The mechanics themselves are familiar for anyone who’s ever played a pre-mid 2000s third-person shooter. It’s a very “if it ain’t broke” type of design here, with challenge coming from the huge waves of enemies the game throws at you. They go down fairly fast, but there’s a lot firing at you, so instead of the modern cover focus, it’s classic run and gun madness. The graphics were lacking even back in 2003, but that lack of fidelity is used well to pack areas with enemies. That doesn’t really excuse the lacking soundtrack and iffy sound design, though. The game is LOUD, so you better fix that on start, especially if you want to hear voice acting properly. Even with that fixed, sound effects sound way too strong and a bit crushed, a problem lessened in cutscenes.
The twists the game adds come in the form of the weapon selection, a jet pack, and tower defense segments. Weapons are given out when you reach checkpoint/save point pubs, which let you take out some new guns or bombs of your choosing from what’s available. The load out changes from level to level, and the standard options of rifle, machine gun, sniper rifle, and disk grenade are usually present. Where things get fun are the gimmick weapons, like the land shark gun, a tuba that blows rockets, a confusion gas bomb, an exploding blade launcher, and other fun things. You don’t get much of any of them, the machine gun able to handle most threats in the game, but these weapons all have some fun situational uses, and can even get you out of a nasty place in a pinch, especially the incredibly overpowered topsy-turvy bomb, the aforementioned gravity reverser. The worst thing about them is that you don’t get more of these weapons to really have some fun.
The jet pack segments are easily the game’s best moments. Whenever you have the thing on, you can suddenly hop around the field however you wish, and with enough bombs and bullets, raining death from above becomes loads of fun (if a tad difficult if you want to be accurate). The freedom to scale most buildings in a single bound is intoxicating, as is the ability to position yourself for surprise distance attacks on enemy ambushes. The tower defense stuff, where you turn back siege armies, also makes for a fun little diversion and break from the main shooting levels, allowing for some fun, explosive play once you get a rhythm with the main canon. They appear just enough to not wear out their welcome.

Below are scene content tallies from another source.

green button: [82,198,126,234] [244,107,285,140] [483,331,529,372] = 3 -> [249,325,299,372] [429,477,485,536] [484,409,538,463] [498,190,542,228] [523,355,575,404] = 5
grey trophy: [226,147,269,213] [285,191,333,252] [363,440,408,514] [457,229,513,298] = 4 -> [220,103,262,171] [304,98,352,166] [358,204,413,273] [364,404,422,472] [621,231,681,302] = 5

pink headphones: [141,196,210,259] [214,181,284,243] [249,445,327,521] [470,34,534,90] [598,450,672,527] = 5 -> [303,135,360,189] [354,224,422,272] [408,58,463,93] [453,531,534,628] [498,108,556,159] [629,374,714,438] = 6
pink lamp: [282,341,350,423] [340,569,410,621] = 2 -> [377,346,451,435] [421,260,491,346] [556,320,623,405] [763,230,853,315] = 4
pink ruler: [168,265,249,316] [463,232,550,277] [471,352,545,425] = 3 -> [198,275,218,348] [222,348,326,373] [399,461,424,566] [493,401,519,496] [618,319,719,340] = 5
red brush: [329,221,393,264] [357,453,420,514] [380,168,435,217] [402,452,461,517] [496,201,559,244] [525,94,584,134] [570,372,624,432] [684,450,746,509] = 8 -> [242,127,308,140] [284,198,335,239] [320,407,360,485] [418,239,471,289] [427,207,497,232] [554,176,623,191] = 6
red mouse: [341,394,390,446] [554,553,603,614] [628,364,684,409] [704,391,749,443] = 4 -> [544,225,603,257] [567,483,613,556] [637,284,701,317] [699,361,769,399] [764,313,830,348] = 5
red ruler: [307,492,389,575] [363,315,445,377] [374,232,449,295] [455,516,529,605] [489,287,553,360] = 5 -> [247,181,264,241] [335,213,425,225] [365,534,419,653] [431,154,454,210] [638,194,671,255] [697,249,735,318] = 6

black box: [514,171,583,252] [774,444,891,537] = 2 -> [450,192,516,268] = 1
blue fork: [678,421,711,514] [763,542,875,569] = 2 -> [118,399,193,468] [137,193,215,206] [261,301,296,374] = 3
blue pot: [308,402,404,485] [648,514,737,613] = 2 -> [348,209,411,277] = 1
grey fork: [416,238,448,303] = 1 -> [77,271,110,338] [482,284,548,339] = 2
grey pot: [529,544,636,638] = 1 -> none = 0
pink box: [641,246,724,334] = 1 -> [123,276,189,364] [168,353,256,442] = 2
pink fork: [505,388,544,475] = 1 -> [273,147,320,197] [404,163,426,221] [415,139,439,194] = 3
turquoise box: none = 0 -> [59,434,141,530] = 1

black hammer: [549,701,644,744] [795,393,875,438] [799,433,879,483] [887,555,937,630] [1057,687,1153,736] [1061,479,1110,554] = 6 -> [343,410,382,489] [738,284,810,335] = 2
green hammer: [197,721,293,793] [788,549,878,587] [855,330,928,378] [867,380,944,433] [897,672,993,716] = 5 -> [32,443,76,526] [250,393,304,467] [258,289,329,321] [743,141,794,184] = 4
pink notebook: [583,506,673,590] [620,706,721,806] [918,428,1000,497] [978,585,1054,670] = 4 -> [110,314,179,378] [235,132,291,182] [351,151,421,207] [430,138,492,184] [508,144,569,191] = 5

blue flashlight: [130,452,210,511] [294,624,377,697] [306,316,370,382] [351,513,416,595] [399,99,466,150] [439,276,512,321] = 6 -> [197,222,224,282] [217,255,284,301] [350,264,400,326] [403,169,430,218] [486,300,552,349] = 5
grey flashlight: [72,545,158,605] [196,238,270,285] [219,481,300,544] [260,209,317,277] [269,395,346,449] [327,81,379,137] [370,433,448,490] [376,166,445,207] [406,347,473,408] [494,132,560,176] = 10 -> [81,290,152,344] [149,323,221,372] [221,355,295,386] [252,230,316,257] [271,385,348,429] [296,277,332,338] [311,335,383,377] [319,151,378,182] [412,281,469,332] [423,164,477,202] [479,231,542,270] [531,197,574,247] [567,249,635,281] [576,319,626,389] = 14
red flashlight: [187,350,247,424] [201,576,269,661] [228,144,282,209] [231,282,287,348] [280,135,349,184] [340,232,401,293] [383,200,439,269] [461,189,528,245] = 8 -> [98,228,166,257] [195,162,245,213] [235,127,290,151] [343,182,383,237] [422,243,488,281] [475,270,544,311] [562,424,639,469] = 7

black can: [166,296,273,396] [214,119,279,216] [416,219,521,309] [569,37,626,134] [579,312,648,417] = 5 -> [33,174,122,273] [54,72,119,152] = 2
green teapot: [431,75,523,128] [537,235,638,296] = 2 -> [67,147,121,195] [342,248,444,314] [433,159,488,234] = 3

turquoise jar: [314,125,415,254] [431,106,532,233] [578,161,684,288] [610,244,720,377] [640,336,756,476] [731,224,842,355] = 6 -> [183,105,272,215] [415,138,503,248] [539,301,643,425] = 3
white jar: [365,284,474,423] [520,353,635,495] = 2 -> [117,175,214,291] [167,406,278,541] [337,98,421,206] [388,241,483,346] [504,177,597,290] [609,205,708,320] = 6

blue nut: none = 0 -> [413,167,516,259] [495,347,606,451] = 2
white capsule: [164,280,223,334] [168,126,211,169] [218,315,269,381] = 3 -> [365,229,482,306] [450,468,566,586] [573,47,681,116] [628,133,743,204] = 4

There’s a lot of fun to be had with the game, including unlocking cheats and other extras by finding tokens in the various levels, though it still feels like it’s missing something. The game never has that moment that really tells you that you’ve experienced something special, no incredible boss or gameplay highlight. It’s certainly not bad, though, and a lack of mechanical excellence is made up for significantly by the overbearing (in a good way) personality. There is no other game quite like Armed and Dangerous, maybe not even MDK. It’s an original, and it did some cool stuff nobody had quite done before. Really, that’s the best way to describe the Planet Moon legacy. They may not have succeeded in the end, but they experimented and tried new things, and maybe, just maybe, they helped push the industry in new directions. You can’t take that away from them.